- _ACTIVITY_:
Starting at the first line of the records below, reproduce every line up to and including the line with "right shoulder: (164, 226)", but leave out all pictures.

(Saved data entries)
-------

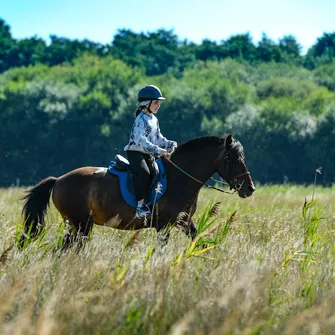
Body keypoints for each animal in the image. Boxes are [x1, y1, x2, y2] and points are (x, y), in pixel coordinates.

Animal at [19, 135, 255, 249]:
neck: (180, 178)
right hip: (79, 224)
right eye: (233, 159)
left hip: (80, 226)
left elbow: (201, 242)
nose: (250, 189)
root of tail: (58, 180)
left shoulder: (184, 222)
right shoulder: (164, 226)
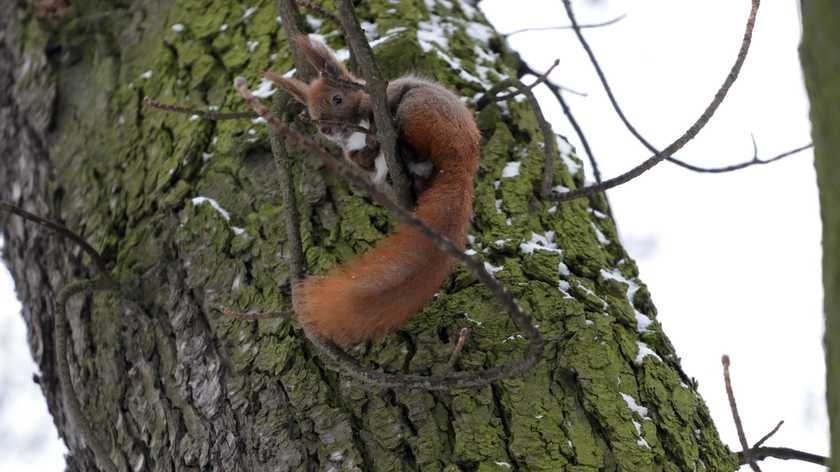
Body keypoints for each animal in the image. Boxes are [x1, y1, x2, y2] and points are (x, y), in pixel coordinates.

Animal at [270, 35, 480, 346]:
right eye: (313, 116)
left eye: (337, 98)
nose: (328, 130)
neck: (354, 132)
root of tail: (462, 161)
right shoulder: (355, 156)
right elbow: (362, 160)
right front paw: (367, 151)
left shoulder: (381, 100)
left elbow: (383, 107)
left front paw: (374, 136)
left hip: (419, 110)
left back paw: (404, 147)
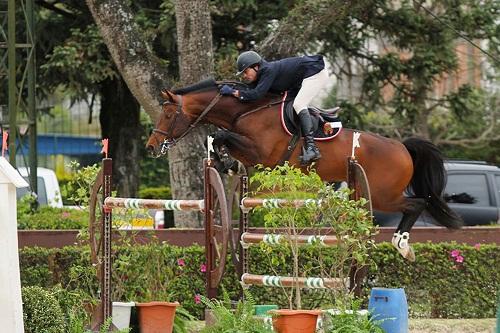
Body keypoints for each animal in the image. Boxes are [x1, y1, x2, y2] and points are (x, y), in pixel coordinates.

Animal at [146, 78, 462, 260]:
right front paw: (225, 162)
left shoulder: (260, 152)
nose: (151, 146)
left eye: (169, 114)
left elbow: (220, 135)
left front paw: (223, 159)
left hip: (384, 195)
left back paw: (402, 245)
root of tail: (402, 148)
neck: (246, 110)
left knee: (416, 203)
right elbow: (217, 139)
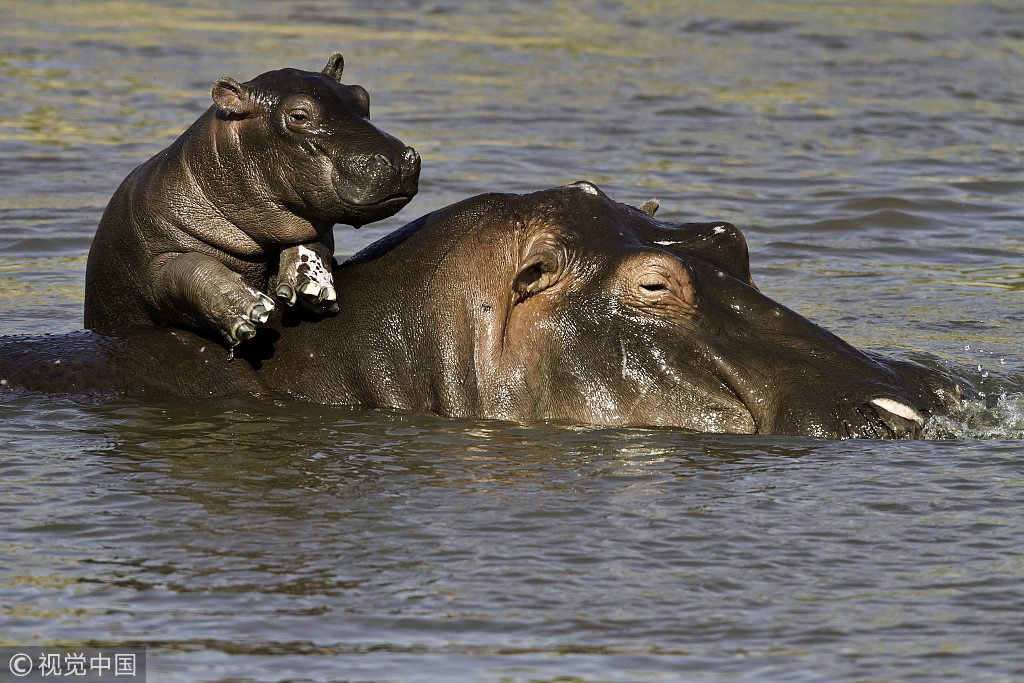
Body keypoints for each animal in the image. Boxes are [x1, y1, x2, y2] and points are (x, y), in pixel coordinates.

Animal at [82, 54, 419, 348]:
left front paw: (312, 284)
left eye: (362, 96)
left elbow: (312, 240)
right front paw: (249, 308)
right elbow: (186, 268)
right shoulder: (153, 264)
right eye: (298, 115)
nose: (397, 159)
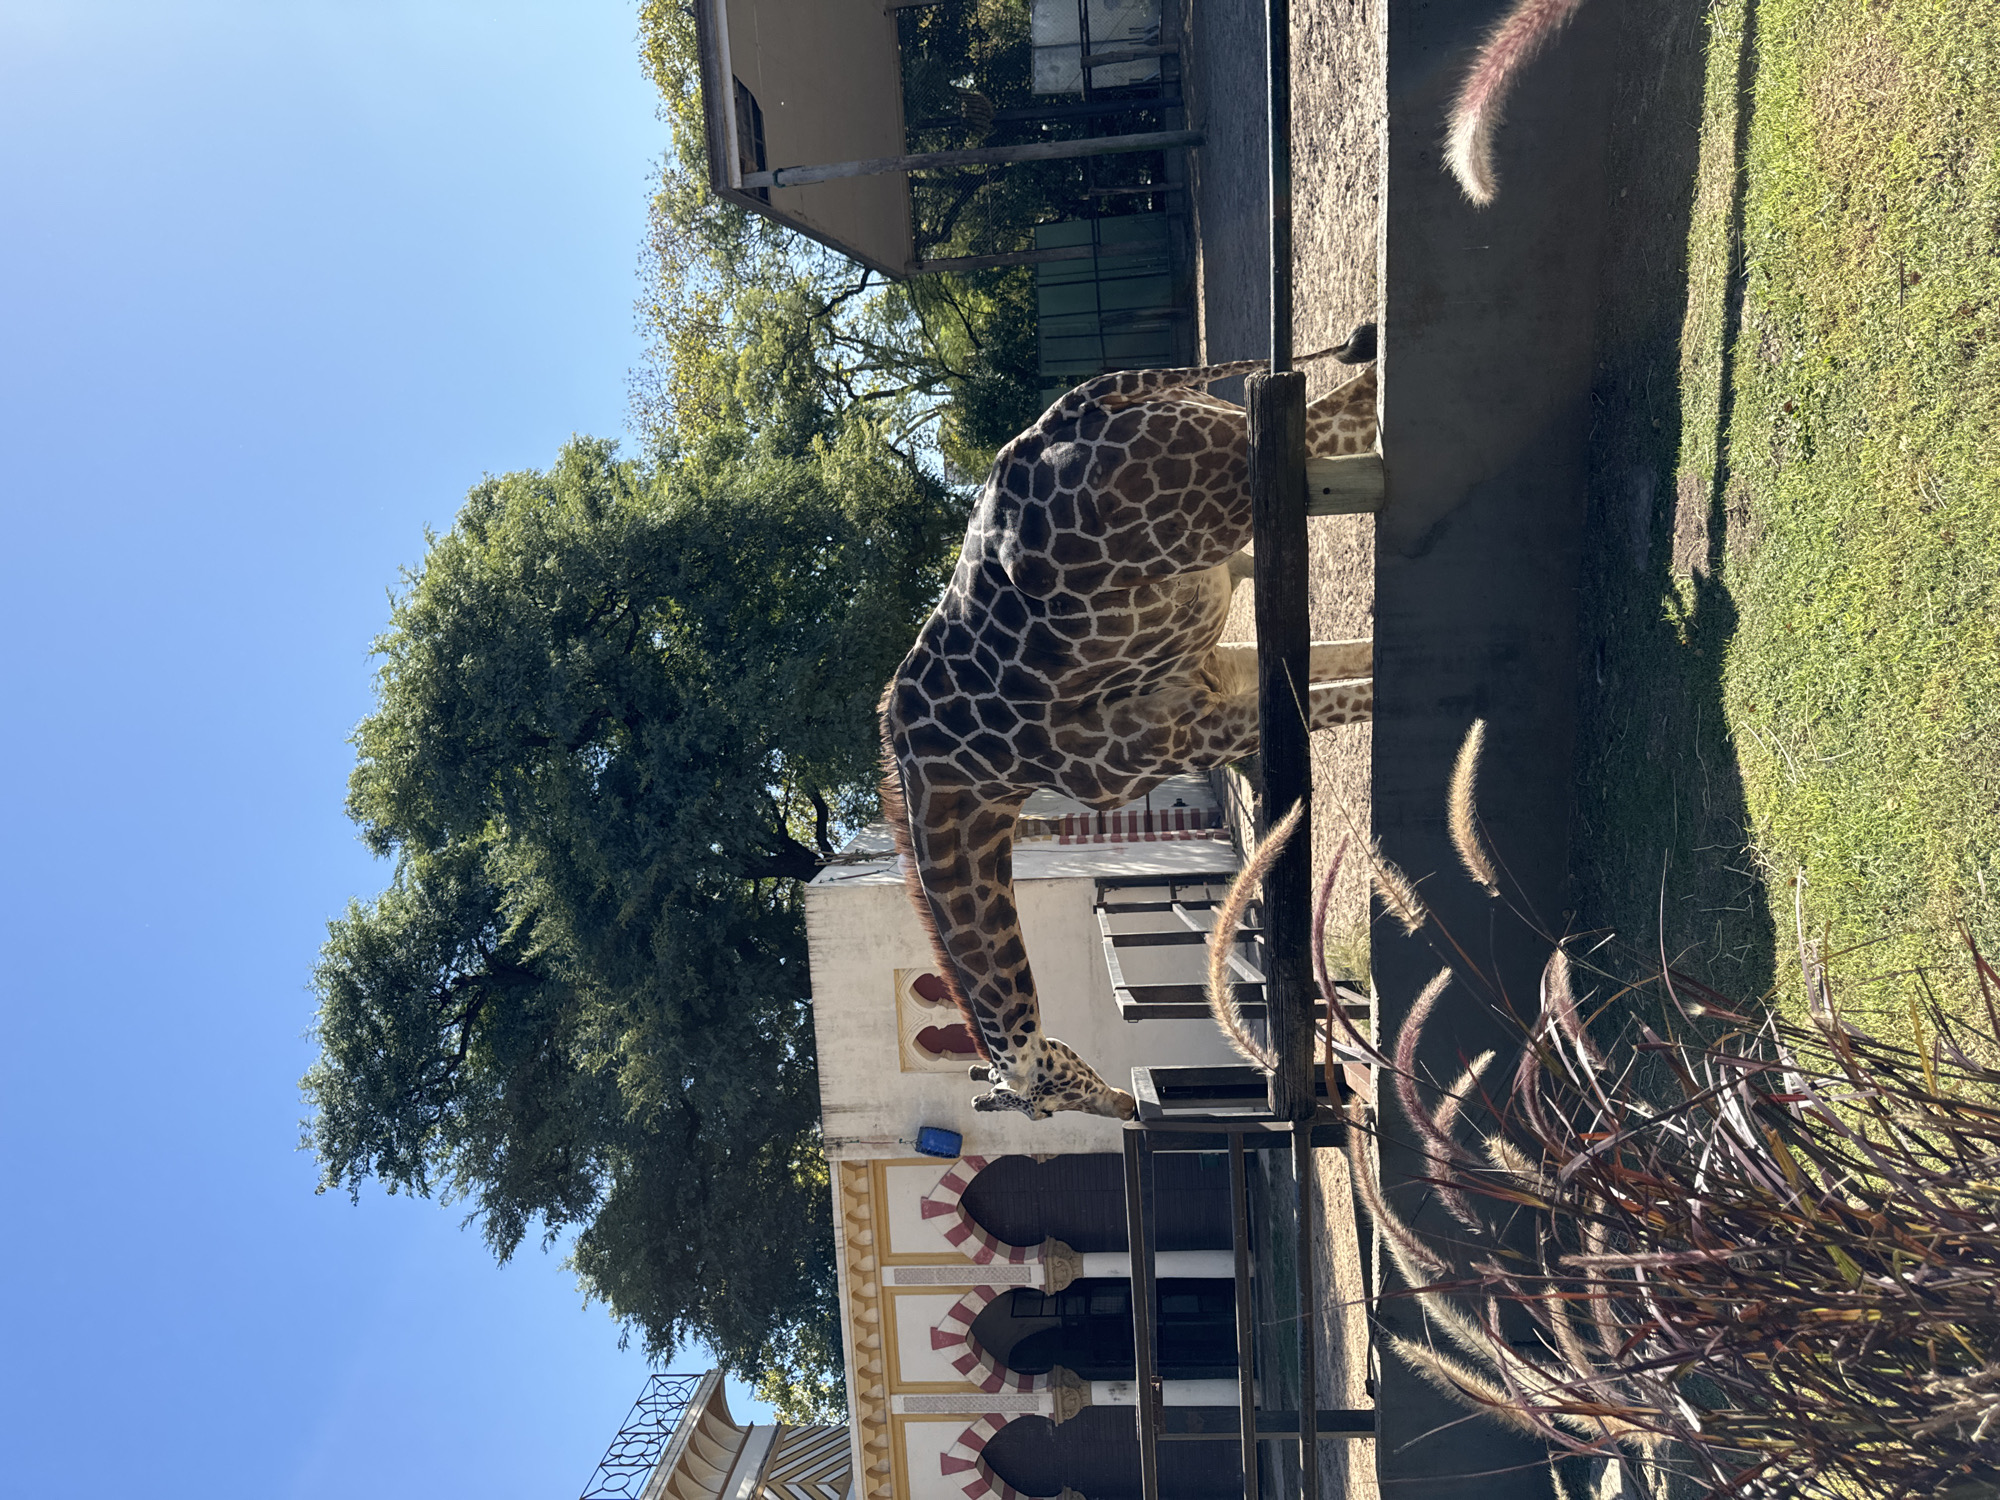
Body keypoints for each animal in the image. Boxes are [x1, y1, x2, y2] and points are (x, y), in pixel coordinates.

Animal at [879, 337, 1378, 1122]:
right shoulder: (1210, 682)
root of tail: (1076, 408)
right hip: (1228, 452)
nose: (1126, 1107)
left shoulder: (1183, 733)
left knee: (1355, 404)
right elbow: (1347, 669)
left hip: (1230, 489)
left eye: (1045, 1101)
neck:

-------

- _RESULT_:
Body keypoints for each animal in the image. Boxes are [x1, y1, x2, y2] and points are (x, y), in pixel coordinates.

Animal at [19, 135, 255, 249]:
neck: (180, 178)
right hip: (79, 224)
right eye: (233, 159)
left hip: (80, 226)
left elbow: (201, 242)
nose: (250, 189)
root of tail: (58, 180)
left shoulder: (184, 222)
right shoulder: (164, 226)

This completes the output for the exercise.